**Problem description**
Turn every line from the start of the items through the line containing "üzerine, sabahleyin Emir Buhârî", including that line, into a JSON list of strings with one string per line, leaving out blank lines.

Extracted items
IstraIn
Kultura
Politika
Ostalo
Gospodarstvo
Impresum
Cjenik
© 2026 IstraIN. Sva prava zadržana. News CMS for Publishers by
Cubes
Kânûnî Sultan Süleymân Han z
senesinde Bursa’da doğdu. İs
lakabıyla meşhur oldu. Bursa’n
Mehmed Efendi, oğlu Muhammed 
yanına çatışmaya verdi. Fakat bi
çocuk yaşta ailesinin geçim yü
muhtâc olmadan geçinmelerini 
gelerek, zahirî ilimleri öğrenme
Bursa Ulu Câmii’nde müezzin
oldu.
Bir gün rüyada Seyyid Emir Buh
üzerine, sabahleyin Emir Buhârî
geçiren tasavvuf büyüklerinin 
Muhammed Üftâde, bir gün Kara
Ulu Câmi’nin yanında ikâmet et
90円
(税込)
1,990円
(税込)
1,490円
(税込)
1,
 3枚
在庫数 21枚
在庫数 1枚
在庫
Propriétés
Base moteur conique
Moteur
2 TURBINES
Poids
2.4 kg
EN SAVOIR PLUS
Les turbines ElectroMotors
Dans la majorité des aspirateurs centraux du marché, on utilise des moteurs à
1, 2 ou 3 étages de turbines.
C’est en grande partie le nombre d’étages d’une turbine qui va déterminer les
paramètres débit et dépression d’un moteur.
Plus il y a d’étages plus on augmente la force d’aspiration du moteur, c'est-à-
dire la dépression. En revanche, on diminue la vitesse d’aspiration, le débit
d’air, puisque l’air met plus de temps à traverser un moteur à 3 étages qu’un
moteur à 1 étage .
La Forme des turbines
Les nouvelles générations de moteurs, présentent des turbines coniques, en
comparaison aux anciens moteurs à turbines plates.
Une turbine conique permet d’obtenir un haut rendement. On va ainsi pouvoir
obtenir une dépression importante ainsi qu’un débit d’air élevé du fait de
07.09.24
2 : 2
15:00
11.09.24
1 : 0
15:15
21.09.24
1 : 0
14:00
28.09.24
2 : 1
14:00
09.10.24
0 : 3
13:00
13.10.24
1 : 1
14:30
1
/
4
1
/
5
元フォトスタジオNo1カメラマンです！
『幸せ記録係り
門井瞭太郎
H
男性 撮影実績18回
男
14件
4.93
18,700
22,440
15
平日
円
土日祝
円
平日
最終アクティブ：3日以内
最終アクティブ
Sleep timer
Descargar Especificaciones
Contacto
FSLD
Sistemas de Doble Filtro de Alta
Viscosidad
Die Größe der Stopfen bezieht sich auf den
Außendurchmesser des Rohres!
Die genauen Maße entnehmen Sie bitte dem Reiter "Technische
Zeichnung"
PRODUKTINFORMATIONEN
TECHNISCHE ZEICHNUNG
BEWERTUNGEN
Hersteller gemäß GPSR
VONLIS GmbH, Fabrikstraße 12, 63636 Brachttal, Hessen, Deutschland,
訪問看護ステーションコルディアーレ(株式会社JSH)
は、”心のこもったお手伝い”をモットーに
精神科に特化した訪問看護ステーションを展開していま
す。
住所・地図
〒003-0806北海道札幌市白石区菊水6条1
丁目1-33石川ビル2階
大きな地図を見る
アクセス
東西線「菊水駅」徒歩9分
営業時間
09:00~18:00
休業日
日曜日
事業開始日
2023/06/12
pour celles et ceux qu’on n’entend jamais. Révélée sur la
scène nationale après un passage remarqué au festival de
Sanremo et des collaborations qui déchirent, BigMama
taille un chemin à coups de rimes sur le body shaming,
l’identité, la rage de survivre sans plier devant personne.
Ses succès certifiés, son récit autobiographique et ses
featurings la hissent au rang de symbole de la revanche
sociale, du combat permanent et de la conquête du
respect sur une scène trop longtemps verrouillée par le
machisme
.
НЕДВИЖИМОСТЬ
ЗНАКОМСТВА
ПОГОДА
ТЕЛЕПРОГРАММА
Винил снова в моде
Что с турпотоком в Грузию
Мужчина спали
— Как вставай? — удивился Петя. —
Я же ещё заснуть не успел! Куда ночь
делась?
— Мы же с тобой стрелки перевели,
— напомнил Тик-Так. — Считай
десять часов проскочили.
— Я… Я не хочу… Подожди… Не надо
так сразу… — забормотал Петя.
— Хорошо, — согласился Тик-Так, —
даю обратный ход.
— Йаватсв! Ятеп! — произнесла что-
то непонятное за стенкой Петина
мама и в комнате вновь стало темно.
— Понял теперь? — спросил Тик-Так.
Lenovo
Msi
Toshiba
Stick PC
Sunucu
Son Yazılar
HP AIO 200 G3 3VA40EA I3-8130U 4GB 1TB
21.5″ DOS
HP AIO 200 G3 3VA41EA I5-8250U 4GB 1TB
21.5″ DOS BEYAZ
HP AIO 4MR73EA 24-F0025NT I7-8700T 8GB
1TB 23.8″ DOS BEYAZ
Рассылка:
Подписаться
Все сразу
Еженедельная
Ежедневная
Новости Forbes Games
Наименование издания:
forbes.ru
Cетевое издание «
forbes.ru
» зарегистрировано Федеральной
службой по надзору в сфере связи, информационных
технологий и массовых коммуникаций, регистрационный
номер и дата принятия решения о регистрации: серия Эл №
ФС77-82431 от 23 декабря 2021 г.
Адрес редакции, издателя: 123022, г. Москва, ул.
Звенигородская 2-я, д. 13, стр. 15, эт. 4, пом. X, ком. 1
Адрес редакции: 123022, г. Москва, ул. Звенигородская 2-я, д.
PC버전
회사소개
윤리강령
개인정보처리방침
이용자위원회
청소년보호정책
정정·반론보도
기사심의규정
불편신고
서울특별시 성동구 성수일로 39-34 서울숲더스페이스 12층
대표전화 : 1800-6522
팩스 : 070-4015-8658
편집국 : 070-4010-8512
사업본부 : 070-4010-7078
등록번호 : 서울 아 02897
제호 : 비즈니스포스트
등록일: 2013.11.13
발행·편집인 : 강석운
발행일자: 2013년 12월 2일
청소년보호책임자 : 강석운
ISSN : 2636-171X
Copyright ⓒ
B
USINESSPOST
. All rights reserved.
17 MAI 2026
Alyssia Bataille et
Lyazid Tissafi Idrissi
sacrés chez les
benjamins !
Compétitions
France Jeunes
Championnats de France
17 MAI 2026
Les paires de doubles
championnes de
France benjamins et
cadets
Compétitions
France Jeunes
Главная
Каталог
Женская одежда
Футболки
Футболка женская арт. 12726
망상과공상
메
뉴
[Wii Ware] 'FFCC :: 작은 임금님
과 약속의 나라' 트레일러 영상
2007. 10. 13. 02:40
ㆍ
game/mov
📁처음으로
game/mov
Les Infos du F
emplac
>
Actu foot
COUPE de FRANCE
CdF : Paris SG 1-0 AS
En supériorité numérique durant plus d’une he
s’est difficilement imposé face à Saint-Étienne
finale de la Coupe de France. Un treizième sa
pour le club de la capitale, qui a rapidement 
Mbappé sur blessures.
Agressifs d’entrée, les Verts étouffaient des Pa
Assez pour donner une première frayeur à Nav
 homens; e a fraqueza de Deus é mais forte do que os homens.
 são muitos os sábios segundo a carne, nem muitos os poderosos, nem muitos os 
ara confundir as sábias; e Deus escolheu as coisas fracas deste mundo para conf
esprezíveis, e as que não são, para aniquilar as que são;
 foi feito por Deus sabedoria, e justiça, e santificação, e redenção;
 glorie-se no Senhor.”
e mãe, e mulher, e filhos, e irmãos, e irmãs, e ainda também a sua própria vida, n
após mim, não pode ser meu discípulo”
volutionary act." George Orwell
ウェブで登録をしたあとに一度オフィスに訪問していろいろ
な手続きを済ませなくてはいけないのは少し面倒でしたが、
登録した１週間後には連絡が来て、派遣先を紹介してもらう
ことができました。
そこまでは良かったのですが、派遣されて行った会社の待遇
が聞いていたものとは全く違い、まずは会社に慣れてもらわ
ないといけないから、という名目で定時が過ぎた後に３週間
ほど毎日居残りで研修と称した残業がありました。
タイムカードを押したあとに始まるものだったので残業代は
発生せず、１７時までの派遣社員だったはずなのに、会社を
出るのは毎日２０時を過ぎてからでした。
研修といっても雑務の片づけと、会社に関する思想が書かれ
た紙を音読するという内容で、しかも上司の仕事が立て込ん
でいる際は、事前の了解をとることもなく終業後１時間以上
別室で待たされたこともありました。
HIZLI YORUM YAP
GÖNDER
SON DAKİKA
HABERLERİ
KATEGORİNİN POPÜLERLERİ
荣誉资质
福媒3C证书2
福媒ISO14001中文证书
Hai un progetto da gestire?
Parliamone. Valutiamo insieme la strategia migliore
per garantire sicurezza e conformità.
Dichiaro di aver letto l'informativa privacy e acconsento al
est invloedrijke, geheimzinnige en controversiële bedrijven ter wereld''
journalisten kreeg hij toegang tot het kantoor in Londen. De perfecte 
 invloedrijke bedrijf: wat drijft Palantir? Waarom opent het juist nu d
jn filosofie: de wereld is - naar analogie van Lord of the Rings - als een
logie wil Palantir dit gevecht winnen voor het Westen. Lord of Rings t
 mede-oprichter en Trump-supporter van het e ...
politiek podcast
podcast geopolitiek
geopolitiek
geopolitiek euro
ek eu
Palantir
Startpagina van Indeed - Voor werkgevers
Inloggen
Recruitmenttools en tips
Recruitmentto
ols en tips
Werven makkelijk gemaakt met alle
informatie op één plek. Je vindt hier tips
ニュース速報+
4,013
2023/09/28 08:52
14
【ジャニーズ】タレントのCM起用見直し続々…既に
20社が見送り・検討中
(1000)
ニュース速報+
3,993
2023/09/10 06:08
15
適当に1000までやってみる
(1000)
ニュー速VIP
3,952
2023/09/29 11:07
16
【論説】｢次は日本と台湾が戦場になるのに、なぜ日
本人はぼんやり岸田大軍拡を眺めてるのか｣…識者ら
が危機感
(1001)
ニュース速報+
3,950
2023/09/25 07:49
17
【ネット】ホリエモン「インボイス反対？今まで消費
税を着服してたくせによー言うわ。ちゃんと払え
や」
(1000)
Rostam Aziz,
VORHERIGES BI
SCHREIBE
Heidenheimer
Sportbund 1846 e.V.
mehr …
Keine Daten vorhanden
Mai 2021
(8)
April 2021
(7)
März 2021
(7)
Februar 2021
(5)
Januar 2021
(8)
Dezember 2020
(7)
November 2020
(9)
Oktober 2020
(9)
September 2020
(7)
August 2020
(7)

**Response below**
[
  "IstraIn",
  "Kultura",
  "Politika",
  "Ostalo",
  "Gospodarstvo",
  "Impresum",
  "Cjenik",
  "© 2026 IstraIN. Sva prava zadržana. News CMS for Publishers by",
  "Cubes",
  "Kânûnî Sultan Süleymân Han z",
  "senesinde Bursa’da doğdu. İs",
  "lakabıyla meşhur oldu. Bursa’n",
  "Mehmed Efendi, oğlu Muhammed ",
  "yanına çatışmaya verdi. Fakat bi",
  "çocuk yaşta ailesinin geçim yü",
  "muhtâc olmadan geçinmelerini ",
  "gelerek, zahirî ilimleri öğrenme",
  "Bursa Ulu Câmii’nde müezzin",
  "oldu.",
  "Bir gün rüyada Seyyid Emir Buh",
  "üzerine, sabahleyin Emir Buhârî"
]